INPUT ROWS:
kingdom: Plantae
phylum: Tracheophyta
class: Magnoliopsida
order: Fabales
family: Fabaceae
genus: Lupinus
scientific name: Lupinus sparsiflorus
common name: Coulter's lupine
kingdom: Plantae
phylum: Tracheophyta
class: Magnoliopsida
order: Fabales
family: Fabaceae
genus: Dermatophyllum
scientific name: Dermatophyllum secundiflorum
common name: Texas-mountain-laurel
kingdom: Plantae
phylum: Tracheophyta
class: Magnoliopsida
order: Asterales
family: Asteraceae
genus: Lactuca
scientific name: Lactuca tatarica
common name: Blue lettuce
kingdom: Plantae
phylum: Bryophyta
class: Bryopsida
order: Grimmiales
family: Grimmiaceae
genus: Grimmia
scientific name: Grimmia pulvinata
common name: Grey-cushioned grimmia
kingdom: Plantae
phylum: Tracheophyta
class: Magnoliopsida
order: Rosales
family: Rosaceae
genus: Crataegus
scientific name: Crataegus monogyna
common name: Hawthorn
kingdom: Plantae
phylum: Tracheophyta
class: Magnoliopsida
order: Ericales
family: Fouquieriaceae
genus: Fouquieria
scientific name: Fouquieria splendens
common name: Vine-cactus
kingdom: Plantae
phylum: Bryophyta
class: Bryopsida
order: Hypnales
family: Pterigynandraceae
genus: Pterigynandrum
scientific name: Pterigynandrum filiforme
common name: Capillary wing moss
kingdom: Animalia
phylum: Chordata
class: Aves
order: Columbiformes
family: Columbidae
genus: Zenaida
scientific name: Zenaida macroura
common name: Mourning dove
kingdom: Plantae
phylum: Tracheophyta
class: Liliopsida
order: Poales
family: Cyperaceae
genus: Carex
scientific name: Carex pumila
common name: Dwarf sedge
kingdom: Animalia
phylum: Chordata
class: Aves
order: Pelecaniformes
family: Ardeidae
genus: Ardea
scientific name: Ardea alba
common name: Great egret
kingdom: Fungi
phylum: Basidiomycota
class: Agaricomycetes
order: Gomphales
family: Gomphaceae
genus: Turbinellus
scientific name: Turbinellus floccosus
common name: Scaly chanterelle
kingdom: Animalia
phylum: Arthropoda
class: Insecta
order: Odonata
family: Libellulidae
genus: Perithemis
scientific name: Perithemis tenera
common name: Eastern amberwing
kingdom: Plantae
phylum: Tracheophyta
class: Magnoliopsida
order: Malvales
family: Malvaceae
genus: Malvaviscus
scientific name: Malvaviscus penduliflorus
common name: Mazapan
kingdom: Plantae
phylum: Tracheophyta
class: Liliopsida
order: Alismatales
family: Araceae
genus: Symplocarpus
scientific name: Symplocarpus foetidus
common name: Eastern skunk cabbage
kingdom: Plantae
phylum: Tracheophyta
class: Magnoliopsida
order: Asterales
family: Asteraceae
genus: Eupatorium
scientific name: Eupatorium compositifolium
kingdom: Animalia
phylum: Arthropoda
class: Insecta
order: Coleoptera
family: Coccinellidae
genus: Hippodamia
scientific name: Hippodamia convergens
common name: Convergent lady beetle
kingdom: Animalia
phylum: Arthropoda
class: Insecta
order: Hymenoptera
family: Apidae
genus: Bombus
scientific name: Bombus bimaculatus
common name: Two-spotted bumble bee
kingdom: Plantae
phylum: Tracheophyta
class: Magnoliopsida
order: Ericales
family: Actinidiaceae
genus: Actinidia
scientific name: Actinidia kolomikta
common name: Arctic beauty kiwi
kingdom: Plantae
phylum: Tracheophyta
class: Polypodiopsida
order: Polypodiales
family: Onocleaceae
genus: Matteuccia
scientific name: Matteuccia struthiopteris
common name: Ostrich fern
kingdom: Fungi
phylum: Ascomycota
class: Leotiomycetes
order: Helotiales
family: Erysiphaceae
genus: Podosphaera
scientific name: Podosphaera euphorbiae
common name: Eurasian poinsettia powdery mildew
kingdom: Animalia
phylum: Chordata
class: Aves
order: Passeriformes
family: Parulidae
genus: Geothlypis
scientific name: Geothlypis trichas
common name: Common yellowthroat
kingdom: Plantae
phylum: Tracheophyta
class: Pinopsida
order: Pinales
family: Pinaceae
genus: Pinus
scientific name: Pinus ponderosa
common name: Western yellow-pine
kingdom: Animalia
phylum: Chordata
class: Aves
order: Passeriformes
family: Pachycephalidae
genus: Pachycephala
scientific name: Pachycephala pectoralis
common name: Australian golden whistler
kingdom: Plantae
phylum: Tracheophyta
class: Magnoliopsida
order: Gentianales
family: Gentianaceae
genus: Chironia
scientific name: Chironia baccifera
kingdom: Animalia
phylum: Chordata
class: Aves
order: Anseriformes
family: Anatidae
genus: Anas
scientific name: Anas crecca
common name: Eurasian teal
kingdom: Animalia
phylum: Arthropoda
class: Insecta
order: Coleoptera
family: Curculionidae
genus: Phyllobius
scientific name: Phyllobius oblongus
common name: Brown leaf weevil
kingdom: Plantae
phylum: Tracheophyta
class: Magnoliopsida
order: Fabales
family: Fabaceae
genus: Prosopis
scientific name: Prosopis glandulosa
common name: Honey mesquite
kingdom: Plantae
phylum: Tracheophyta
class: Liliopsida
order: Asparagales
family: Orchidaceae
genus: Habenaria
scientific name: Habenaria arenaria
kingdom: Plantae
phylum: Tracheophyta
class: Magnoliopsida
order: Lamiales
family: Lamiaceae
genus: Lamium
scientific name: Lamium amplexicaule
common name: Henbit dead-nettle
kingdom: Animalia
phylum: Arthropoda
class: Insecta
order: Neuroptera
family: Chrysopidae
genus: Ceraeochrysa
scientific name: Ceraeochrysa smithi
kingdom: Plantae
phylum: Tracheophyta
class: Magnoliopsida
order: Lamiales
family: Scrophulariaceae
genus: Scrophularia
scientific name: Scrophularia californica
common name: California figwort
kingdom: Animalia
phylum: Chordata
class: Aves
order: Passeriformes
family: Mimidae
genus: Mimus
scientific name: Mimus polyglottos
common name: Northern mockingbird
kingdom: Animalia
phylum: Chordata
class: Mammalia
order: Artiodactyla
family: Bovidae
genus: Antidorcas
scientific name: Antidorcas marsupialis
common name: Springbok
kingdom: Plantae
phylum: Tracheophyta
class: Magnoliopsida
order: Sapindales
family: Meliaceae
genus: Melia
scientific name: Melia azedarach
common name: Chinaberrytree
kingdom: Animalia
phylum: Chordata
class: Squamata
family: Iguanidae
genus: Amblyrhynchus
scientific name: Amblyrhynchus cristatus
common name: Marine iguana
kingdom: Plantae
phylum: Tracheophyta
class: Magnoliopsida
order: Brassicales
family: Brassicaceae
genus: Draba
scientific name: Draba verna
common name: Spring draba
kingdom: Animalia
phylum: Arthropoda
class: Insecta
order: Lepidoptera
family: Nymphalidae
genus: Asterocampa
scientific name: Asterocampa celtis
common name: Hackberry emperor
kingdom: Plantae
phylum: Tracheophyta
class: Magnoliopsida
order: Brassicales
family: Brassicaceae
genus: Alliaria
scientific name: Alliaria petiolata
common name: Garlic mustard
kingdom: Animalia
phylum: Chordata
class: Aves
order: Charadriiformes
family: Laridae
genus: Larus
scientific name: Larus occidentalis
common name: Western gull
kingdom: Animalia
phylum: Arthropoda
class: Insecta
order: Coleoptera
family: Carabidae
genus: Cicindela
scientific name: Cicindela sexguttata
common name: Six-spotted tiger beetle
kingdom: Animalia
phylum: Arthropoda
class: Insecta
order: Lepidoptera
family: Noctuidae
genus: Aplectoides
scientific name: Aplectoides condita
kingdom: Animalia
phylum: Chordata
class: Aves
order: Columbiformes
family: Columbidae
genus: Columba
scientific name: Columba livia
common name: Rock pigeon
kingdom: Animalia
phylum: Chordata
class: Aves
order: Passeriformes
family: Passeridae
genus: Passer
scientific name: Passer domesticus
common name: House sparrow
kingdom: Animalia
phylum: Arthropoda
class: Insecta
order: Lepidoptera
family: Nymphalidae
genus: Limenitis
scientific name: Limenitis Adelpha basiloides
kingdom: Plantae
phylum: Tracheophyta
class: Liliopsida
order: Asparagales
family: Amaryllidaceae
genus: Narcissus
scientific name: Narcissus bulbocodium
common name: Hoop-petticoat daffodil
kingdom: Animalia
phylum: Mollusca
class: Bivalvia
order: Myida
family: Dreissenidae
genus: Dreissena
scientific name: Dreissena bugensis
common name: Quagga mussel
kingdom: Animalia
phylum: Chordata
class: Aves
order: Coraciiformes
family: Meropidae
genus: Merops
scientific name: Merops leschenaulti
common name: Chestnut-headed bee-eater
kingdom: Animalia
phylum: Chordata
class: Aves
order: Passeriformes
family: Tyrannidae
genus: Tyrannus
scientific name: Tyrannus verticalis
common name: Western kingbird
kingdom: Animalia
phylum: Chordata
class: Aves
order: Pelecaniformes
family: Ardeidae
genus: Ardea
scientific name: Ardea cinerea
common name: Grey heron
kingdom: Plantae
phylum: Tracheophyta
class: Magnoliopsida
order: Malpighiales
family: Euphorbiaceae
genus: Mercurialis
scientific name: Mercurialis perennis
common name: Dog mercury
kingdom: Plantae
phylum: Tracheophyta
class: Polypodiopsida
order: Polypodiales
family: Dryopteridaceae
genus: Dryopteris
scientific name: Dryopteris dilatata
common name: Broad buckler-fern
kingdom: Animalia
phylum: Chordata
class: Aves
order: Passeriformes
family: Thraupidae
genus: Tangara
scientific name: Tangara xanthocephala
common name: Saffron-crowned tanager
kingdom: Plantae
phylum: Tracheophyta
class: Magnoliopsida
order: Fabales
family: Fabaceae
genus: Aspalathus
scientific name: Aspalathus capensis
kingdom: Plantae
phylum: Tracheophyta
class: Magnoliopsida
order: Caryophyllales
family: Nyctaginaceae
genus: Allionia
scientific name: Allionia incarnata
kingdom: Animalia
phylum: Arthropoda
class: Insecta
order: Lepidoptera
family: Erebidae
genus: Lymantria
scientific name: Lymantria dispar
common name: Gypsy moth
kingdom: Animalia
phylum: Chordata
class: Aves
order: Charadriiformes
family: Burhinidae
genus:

REQUIRED WORK: Reproduce word for word everything from the start of the entries down to the line containing "common name: Texas-mountain-laurel", including that line.

TASK RESPONSE:
kingdom: Plantae
phylum: Tracheophyta
class: Magnoliopsida
order: Fabales
family: Fabaceae
genus: Lupinus
scientific name: Lupinus sparsiflorus
common name: Coulter's lupine
kingdom: Plantae
phylum: Tracheophyta
class: Magnoliopsida
order: Fabales
family: Fabaceae
genus: Dermatophyllum
scientific name: Dermatophyllum secundiflorum
common name: Texas-mountain-laurel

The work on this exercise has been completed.